The first convolutonal layer filters the 256x256x3 input image with 96 ernels of size 11x11x3 with a stride of 4 pixels. The second convolutional layer takes as input the out of the first convolutional layer and filters it with 256 kernels of size 5x5x48. The third convolutional layer has 384 kernels of size 3x3x256 connected to the outputs of the second convolutional layer. The forth convolutional layer has 383 kernels of size 3x3x192, and the fifth convolutional layer has 256 kernels of size 3x3x192. The fully-connected layers have 4096 neurons each.
ReLU Nonlinearity
ReLU activation is applied after each convolutional and fully connected layers except final layer.

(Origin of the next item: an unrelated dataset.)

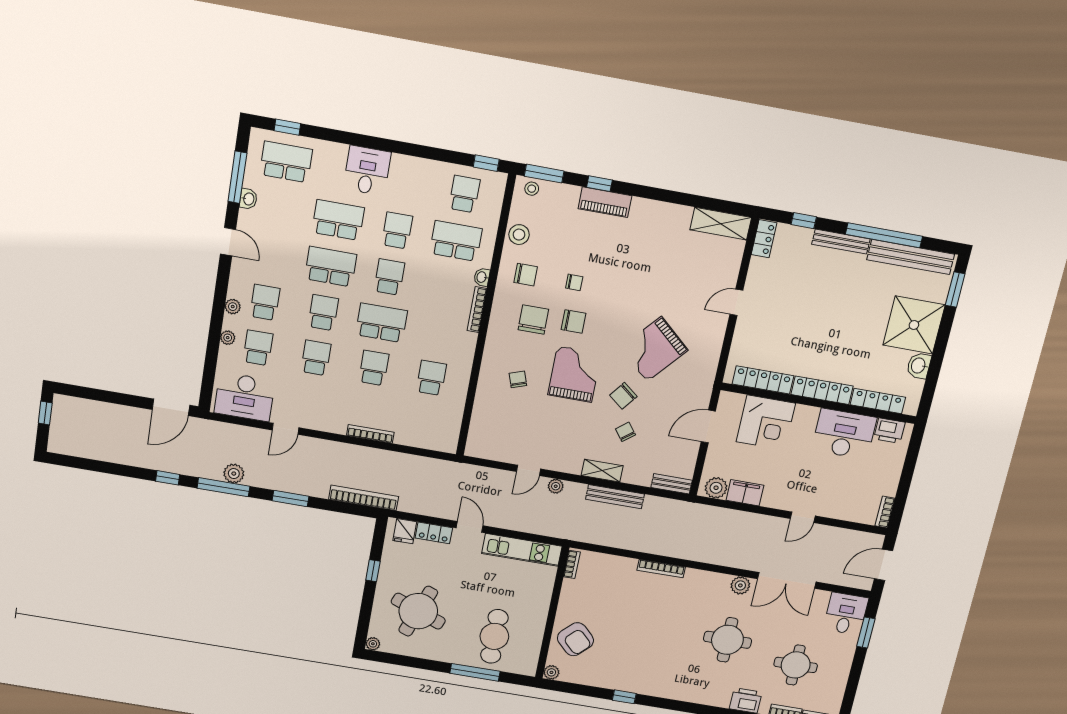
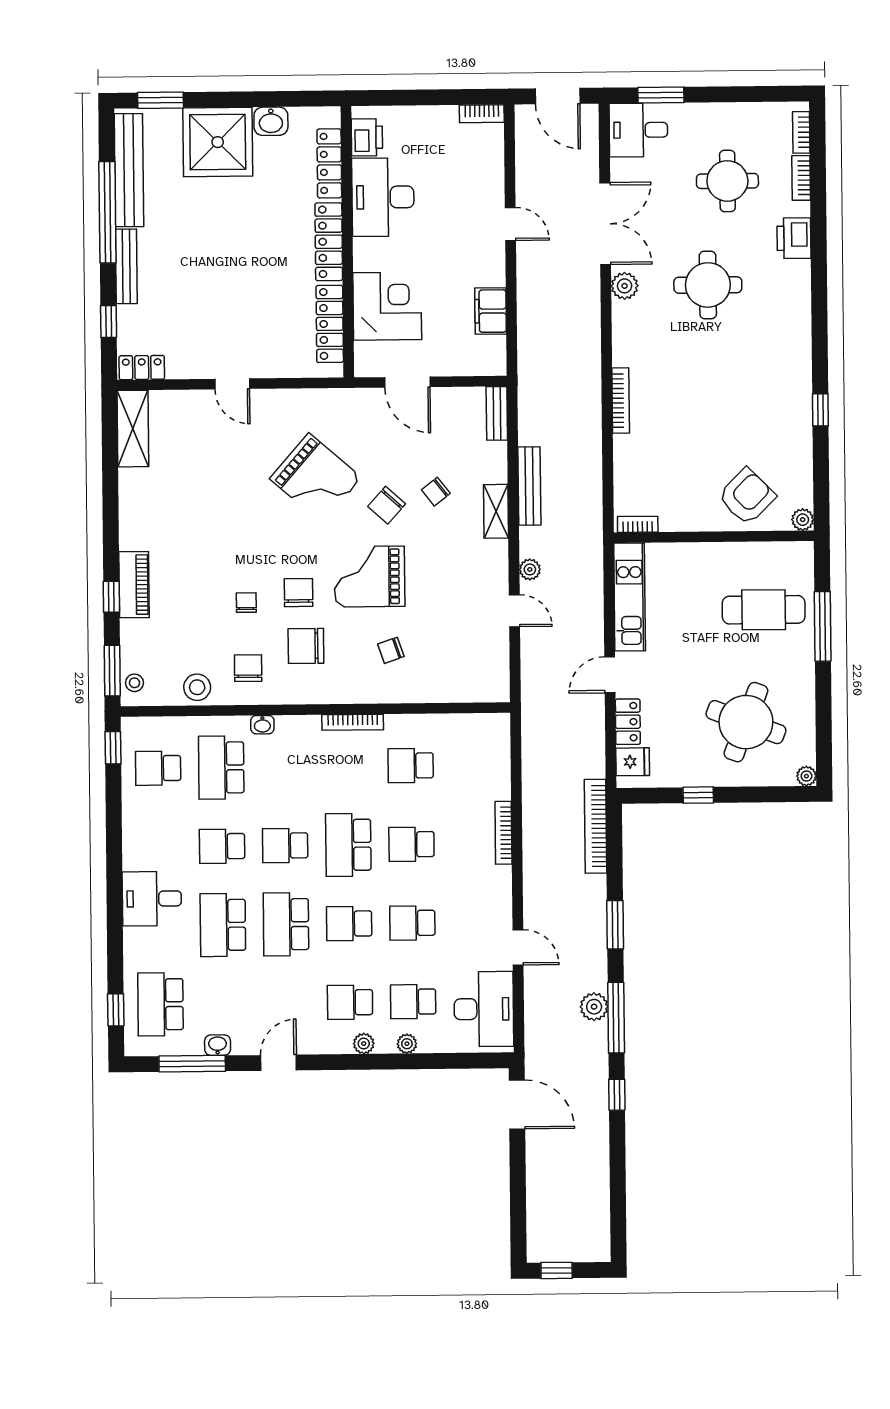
bookcase: (477, 310) -> (353, 722), moved
chair: (623, 396) -> (387, 505), turned 94
plant: (716, 488) -> (491, 352), removed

Local Response Normalization
LRN is applied after applying the ReLU nonlinearity in first and second convolutional layers.
Max-pooling
Max-pooling layers follow both response normalization layers and fifth convolutional layer.
Dopout
Dropout is used in the first two fully-connected layers. This helps us avoid overfitting substantially.
Learning Rate
The model uses stochastic gradient descent with a batch size of 128 samples, momentum of 0.9, and weight decay of 0.0005.
Weights
Weights are initialized in each layer from a zero-mean Gaussian distribution with standard deviation 0.01.
Bias intializer in second, forth and fifth convolutional layers as well as in the fully-connected layer is 1. Remaining layers are intialized with the constant of 0.